**Assignment:** Format the lines of the listing between the line holding "إستخدام الظاهر في الأعلى للعثور على استفسارك." and the line holding "отправляясь на отдых в Испанию", inclusive, as a JSON list of strings with one string per line and blank lines left out. Leave the pictures out of your answer.

**Given records:**
↓↓↓

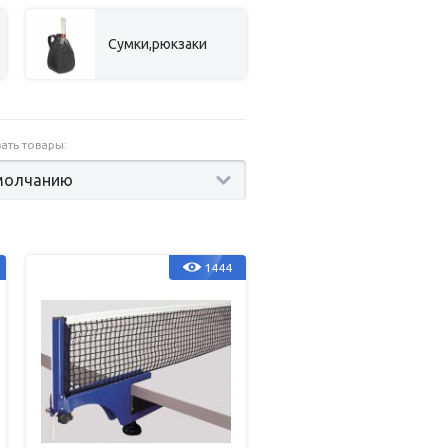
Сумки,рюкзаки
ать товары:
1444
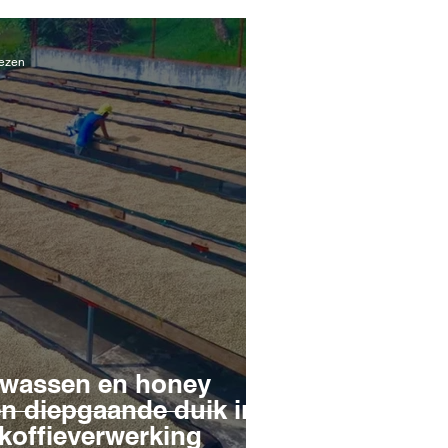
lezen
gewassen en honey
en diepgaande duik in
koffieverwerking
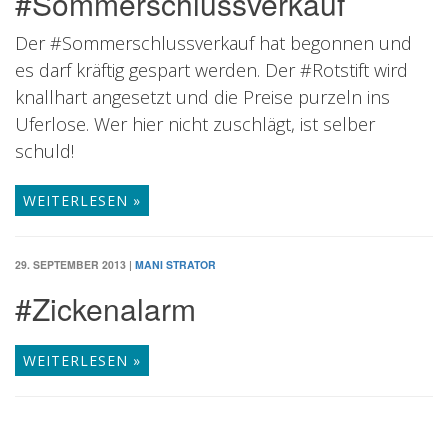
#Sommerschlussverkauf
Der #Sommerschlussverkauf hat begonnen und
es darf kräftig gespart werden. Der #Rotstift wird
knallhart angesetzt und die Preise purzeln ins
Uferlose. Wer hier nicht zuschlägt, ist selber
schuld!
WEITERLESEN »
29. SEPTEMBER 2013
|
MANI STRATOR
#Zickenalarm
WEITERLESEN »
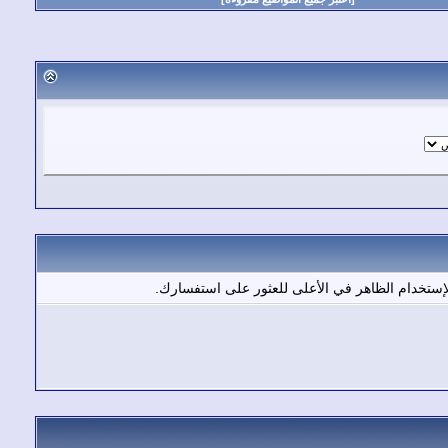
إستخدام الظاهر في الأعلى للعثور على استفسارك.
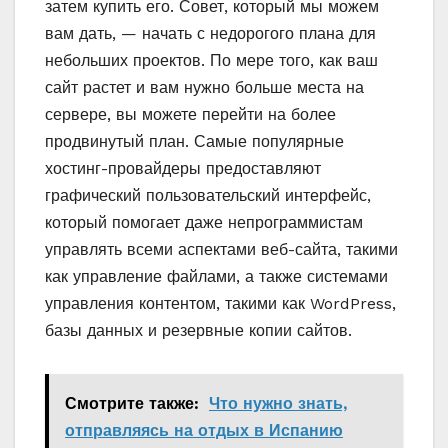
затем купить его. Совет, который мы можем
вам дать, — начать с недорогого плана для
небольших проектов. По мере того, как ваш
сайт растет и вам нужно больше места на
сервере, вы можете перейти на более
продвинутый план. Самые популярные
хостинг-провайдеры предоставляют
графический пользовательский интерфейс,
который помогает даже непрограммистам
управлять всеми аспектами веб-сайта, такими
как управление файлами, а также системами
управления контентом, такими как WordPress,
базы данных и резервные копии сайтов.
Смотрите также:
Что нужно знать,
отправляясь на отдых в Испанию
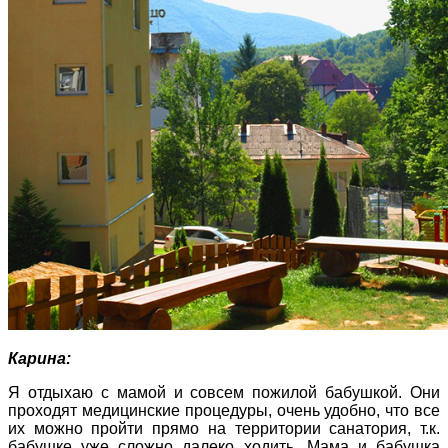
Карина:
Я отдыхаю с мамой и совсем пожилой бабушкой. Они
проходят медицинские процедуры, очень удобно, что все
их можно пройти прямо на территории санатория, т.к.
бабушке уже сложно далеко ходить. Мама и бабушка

↑↑↑
↓↓↓

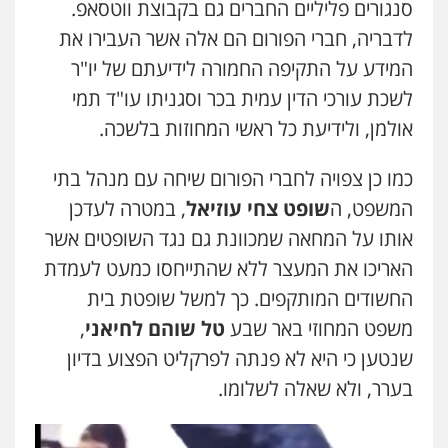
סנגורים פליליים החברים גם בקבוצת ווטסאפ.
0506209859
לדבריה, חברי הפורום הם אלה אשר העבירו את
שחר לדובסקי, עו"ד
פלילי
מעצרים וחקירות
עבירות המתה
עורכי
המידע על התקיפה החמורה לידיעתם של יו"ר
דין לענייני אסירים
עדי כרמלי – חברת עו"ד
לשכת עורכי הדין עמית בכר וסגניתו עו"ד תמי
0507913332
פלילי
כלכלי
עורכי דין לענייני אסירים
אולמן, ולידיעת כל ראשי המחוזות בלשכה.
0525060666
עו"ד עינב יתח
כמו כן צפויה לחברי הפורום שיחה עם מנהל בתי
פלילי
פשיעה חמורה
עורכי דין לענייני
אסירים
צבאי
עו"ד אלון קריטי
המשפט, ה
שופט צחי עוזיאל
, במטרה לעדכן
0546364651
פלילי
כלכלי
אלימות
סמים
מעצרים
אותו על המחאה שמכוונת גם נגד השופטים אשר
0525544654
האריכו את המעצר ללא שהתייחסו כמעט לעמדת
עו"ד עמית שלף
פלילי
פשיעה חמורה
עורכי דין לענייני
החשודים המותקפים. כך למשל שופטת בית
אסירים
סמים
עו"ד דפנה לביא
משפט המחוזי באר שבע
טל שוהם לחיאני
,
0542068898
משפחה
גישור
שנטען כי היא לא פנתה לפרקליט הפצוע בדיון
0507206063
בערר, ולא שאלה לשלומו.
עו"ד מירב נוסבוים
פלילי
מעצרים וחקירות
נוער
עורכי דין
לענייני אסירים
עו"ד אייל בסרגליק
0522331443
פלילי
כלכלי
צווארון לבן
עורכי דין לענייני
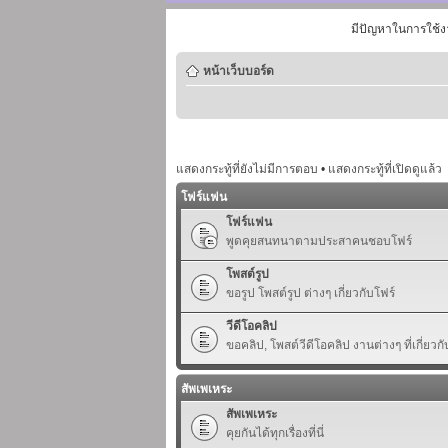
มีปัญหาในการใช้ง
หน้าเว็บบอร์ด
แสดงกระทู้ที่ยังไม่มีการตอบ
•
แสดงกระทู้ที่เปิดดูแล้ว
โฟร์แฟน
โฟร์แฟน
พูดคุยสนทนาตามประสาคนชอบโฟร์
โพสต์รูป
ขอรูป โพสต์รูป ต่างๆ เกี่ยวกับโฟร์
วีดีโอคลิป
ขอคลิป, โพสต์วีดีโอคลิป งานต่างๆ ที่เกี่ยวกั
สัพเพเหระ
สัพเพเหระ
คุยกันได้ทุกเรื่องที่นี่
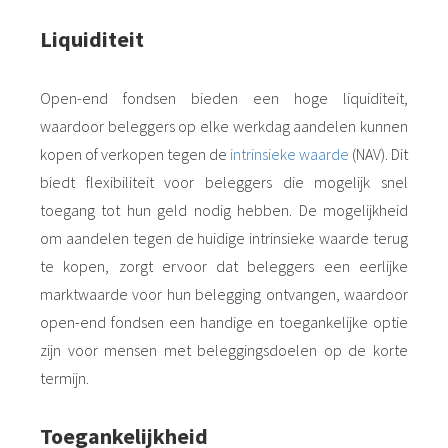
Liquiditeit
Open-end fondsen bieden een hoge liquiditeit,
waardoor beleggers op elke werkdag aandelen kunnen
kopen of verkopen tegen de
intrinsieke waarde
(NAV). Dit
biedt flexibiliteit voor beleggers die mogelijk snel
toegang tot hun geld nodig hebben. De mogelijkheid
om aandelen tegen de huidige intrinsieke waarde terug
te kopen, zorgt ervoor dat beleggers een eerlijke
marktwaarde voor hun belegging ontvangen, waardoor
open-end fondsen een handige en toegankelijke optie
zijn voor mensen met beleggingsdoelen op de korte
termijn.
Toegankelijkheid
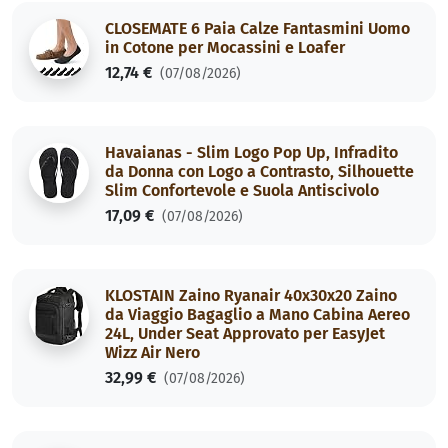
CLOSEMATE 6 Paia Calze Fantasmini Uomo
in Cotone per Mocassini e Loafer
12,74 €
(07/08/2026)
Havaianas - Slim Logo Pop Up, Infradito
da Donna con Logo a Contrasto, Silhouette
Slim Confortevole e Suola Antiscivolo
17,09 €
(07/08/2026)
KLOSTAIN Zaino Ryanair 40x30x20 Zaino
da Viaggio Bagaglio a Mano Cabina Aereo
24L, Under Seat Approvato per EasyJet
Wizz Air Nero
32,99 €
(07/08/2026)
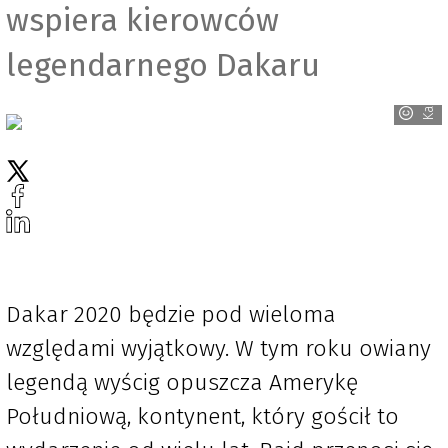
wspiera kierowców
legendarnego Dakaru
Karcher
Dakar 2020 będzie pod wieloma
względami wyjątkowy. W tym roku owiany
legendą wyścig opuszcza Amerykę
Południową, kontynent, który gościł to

↑↑↑

**Reply:**
[
  "إستخدام الظاهر في الأعلى للعثور على استفسارك.",
  "затем купить его. Совет, который мы можем",
  "вам дать, — начать с недорогого плана для",
  "небольших проектов. По мере того, как ваш",
  "сайт растет и вам нужно больше места на",
  "сервере, вы можете перейти на более",
  "продвинутый план. Самые популярные",
  "хостинг-провайдеры предоставляют",
  "графический пользовательский интерфейс,",
  "который помогает даже непрограммистам",
  "управлять всеми аспектами веб-сайта, такими",
  "как управление файлами, а также системами",
  "управления контентом, такими как WordPress,",
  "базы данных и резервные копии сайтов.",
  "Смотрите также:",
  "Что нужно знать,",
  "отправляясь на отдых в Испанию"
]